Втроем мы вышли из дома и направились к высокой трехэтажной башне, построенной вплотную к нему. Мэри Уэлш выстроила ее для мужа, думая, что ему там будет хорошо трудиться в полном уединении, но для работы башня ему так никогда и не пригодилась. В ее нижнем этаже жили многочисленные кошки Хемингуэя, их число иной раз доходило до тридцати, и все они были связаны между собой родственными узами. В доме же царствовал любимый кот Папы, который всех остальных представителей семейства кошачьих безжалостно изгонял.      
С верхнего этажа башни открывается панорама на окрестные холмы. Где-то далеко на горизонте виднеются гаванские небоскребы. Если приглядеться, можно увидеть и кромку океана.
- Рауль, а Кохимар отсюда близко?
- Да нет, совсем рядом. Вы что, туда собираетесь?
В разговор вступил майор:
- Мы хотим найти шкипера Хемингуэя.
- Грегорио Фуэнтеса? Да он же здесь сегодня. Возле бассейна установлена яхта Папы, и как раз сейчас ее реставрируют. Грегорио у нас в доме-музее, так сказать, консультант по всем вопросам, связанным с морем и рыбалкой.
Спускаемся к бассейну, не заполненному водой. Возле него четыре небольшие могильные плиты с надписями "Линда", "Негрита", "Блэк" и "Нерон" - кладбище любимых собак хозяина дома.
В тени деревьев на специальных подпорках установлена темно-коричневая яхта с женским именем на борту -  "Пилар", по-русски "опора". Рядом с ней стоят несколько мужчин, среди них выделяется худой старик с изможденным, морщинистым лицом, покрытым темными пигментными пятнами. Грегорио Фуэнтесу 83 года, но здоровье, похоже, хоть куда. Не выпускает изо рта толстой сигары, то и дело попыхивая едким дымком. А еще говорят, что курить вредно. Между прочим, после той нашей встречи Грегорио прожил еще добрых два десятка лет и умер на сто пятом году жизни, так и не выпуская любимой сигары изо рта.   

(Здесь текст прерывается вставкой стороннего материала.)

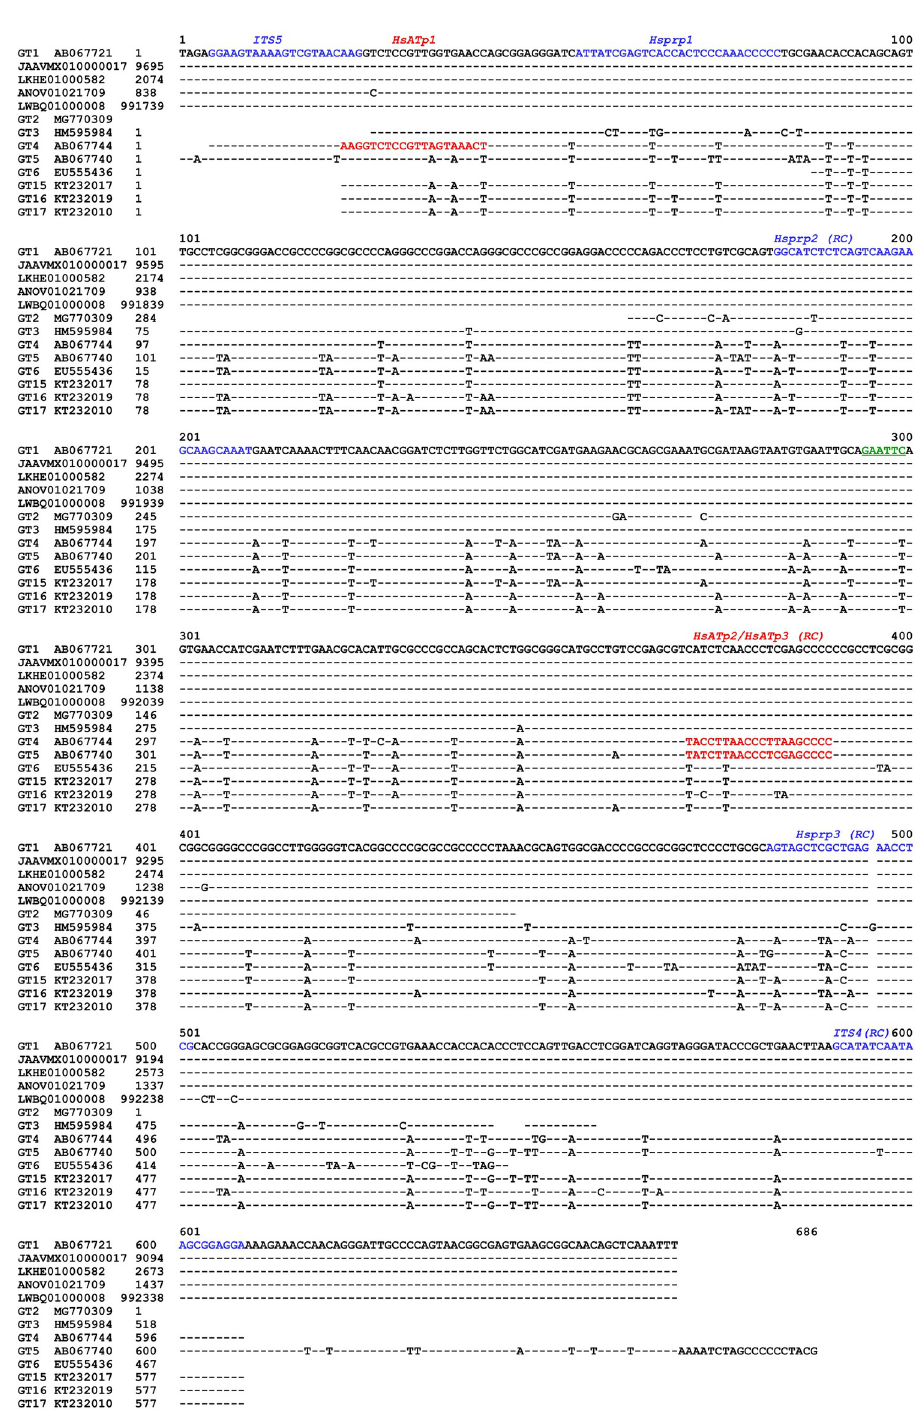
Fig 2. Alignment of the ITS sequences of GC- and AT-biased genotypes of O . sinensis with multiple transition point mutations. GT represents genotype. Genotypes #1–3 are GC-biased O . sinensis genotypes, and Genotypes #4–6 and #15–17 are AT-biased O . sinensis genotypes. The sequence segments shown in blue correspond to the primers designed based on the sequences of GC-biased genotypes, and those in red correspond to primers designed based on the sequences of AT-biased genotypes. The underlined “GAATTC” site shown in green is the enzymatic site of the Eco RI endonuclease, and it is present in the GC-biased sequences at nucleotides 294–299 in Genotype #1 but absent in the AT-biased sequences due to a single-base mutation (GAATTT). “(RC)” denotes the reverse complement sequence of the primers; “-” represents identical bases; and spaces indicate unmatched sequence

- Антон, спроси его, где он родился.
На все вопросы Грегорио отвечает медленно, подолгу вспоминая старые времена:
- Ваш покорный слуга появился на свет на Канарах, в июле 1897 года. Когда мне было шесть лет, моя семья на парусном судне отправилась на Кубу. Нас, канарцев, тут многие тысячи. Кубинцы сами рождаются и умирают на острове, но если вы услышите слово "островитянин", то знайте, что речь идет о выходце с Канарских островов.
Пока мы тихим ходом добирались до Кубы, отец умер, и в Гавану я приплыл сиротой. Матери пришлось отдать меня в детский приют. С малых лет ошивался в порту, помогал рыбакам, потому и сам стал рыбачить. С Папой мы познакомились в двадцатые годы, избороздили с ним все побережье Кубы. Ловили сначала "Большую Рыбу", как Папа называл голубых марлинов, а потом искали германские подводные лодки. После смерти Папы я получил от него в наследство вот эту яхту и отдал ее в музей, поставил ее на вечный прикол.
Старик еще долго рассказывал о своих морских похождениях с Хемингуэем, но меня куда больше интересовало другое. Наконец я не выдержал и спросил:
- Грегорио, а Папа крепко выпивал?
- Никогда он пьяницей не был, просто стакан у него в руке всегда был полным.